When creating a drawing, I make it a point to fill as much of the visual space as possible. This dense horror vacui aesthetic encourages multiple viewings and close examination of the work. It also allows me to hide references to religious art, stick figures, occult symbols, and foreign phrases within the tangle of imagery; these details also encourage and reward repeat viewings.
When starting a work, I begin by drawing the main figures. These figures are primarily sourced from 1970s yoga books, adult ephemera, and books of nudes made for students. After making a detailed drawing of the main character, I disassemble the figure. When I feel the figure has been properly dismantled, I repair them in such a way that it turns what was once a basic model in a standard pose into something more thought-provoking and surreal. Although this process usually leaves the subjects of the work obviously damaged or disabled, they are still alive and standing.
To determine the background, I use a technique frequently used by Klee and Miró, but instead of random blotches of paint, I use random lines and dots; these semi-random marks inform the type of environment in which the figures will be depicted.
I allow the meaning contained within the work to be ambiguous so that the audience can create their own. This ambiguity allows the drawing's meaning to change with every viewer.

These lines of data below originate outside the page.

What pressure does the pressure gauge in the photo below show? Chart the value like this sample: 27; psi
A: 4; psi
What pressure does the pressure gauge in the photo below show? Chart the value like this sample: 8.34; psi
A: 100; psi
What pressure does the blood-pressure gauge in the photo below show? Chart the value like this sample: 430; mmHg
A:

Text has always been a tool I've used in my work. Be it the blocks of text about my life as a person with a disability, which I did as far back as 2003, or the text I frequently hide in my drawings. Text has always been a long-running, recurring material in my work. After a temporary physical setback in 2013 that limited my ability to draw, I began working on what I would eventually call the text sculptures.

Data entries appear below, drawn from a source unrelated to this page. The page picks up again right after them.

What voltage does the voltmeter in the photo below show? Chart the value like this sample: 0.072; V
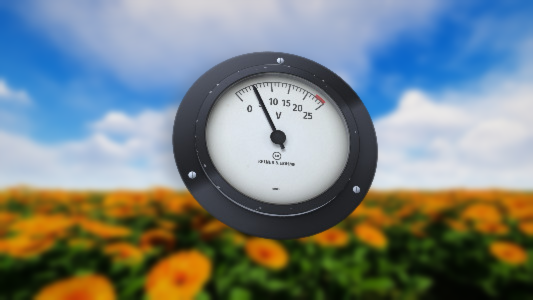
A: 5; V
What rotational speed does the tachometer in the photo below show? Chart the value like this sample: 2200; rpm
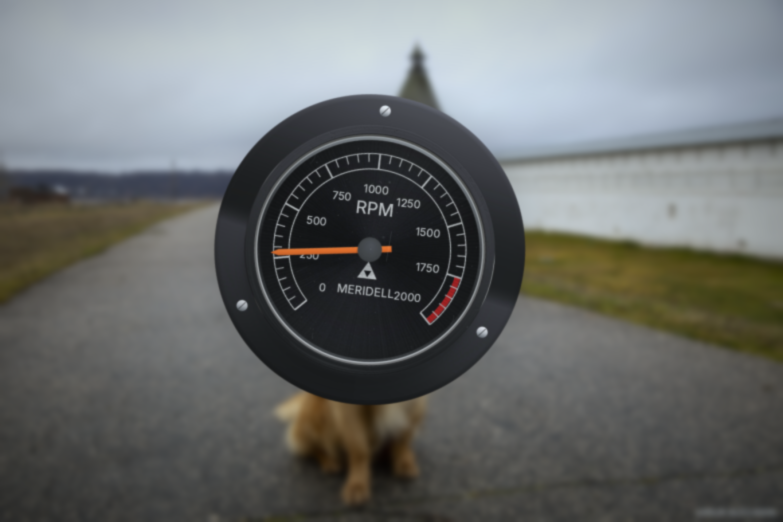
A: 275; rpm
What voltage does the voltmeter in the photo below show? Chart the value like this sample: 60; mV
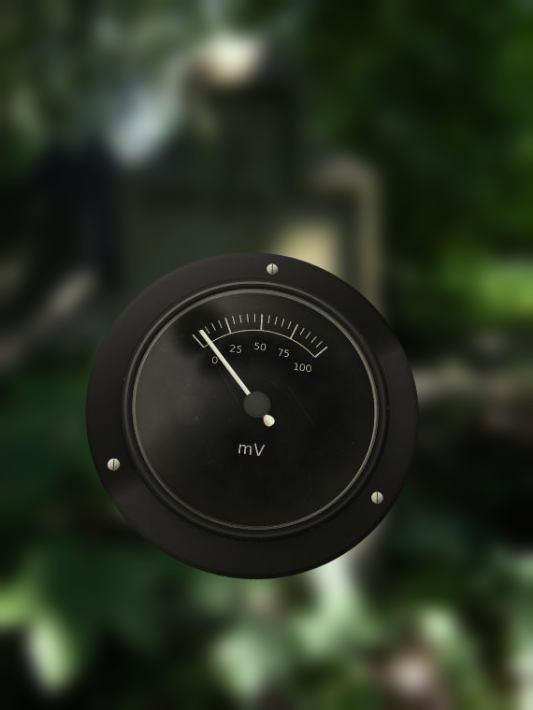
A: 5; mV
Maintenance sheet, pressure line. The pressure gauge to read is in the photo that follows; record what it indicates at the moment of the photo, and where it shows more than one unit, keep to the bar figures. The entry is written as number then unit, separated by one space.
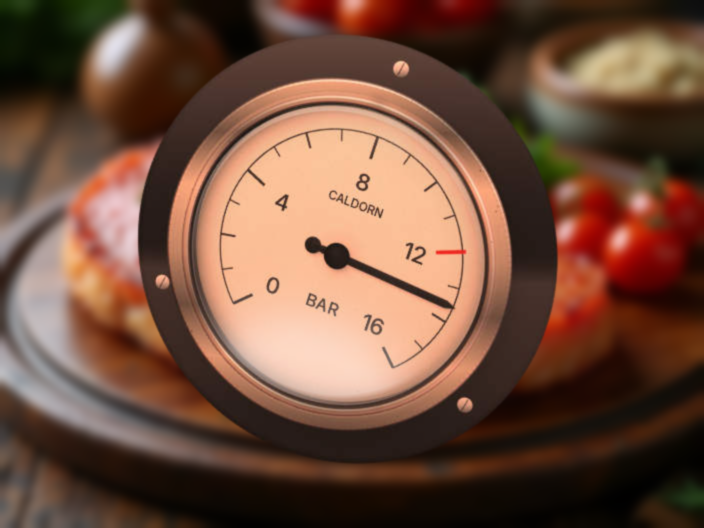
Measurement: 13.5 bar
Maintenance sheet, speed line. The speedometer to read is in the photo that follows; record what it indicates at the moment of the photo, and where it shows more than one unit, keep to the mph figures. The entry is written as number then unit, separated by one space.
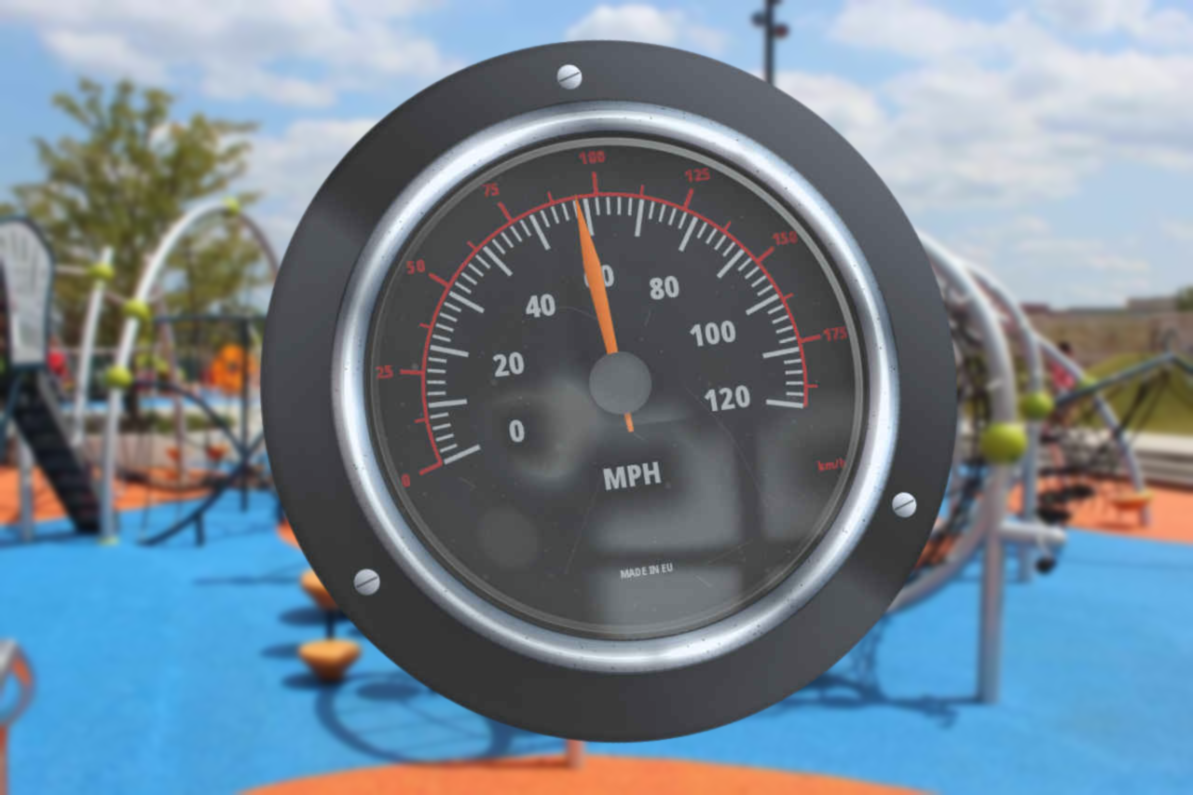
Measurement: 58 mph
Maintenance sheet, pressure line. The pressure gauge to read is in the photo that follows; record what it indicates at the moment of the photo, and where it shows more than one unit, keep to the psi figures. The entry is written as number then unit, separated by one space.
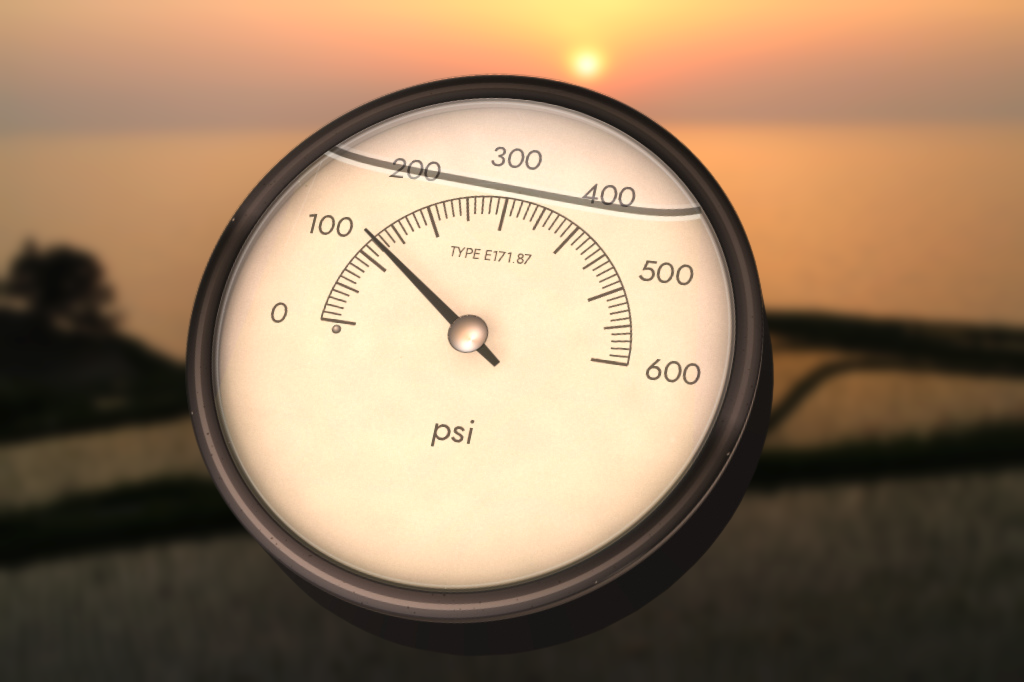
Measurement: 120 psi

Aesthetically, they resemble the works of conceptual artists such as Weiner, Kosuth, Holzer, and early Baldessari. However, my use of distinctive language, verbs, and adverbs makes my use of text distinct from my aesthetic inspirations.
When constructing a text sculpture, I begin by writing a basic depiction of a basic object. This simple start reflects how, when starting a drawing, I begin with a simple figure. After I describe [draw] the object, I dismantle it by adding more nuanced and abstract nouns, verbs, and adjectives. Over time, a simple sentence describing a basic object morphs into something that could only exist as a surreal nonphysical object.

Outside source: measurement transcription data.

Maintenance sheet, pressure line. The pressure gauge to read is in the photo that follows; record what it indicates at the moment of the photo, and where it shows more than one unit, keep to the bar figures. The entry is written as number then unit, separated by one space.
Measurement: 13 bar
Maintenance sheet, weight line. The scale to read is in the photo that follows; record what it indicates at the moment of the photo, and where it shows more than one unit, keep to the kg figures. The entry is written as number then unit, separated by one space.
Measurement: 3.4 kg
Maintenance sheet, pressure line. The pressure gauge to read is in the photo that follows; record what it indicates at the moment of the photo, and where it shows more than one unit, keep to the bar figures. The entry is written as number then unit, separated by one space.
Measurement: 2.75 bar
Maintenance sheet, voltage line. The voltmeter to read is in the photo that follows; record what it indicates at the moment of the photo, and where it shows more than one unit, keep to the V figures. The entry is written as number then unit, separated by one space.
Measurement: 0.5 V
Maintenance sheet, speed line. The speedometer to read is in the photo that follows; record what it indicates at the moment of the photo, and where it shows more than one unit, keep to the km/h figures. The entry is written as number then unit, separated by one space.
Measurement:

The text sculptures are less about drawing a thousand small details on a surface to depict an object, but about the exact placement of words and metaphors that force the reader to construct the object out of the thousands of details inside their head.
Since each individual's inner camera and personal vocabulary differ, something as simple as the color red may vary widely. Because of this, every viewer unwittingly becomes a collaborator in the creation of the final work. In this way and form, even the simplest of the text sculptures can have infinite variations. The ability for an object to be finished in the viewer's mind, using easily sized, transported, and translated material, allows these works to be shrunk to fit on the side of a pencil or enlarged to fill a billboard, and remain legible.
The immaterial nature of these works allows me access to any material, both real and imaginary. For example, I can use the nature of text to construct a sculpture made of something as simple as clay, exotic as ambergris, or as impossible as pure solid night, and after doing so, I can put it on something as immaterial as a PDF or carve the text into marble. In the past, these works have been on everything from t-shirts to pencils to portfolios of prints.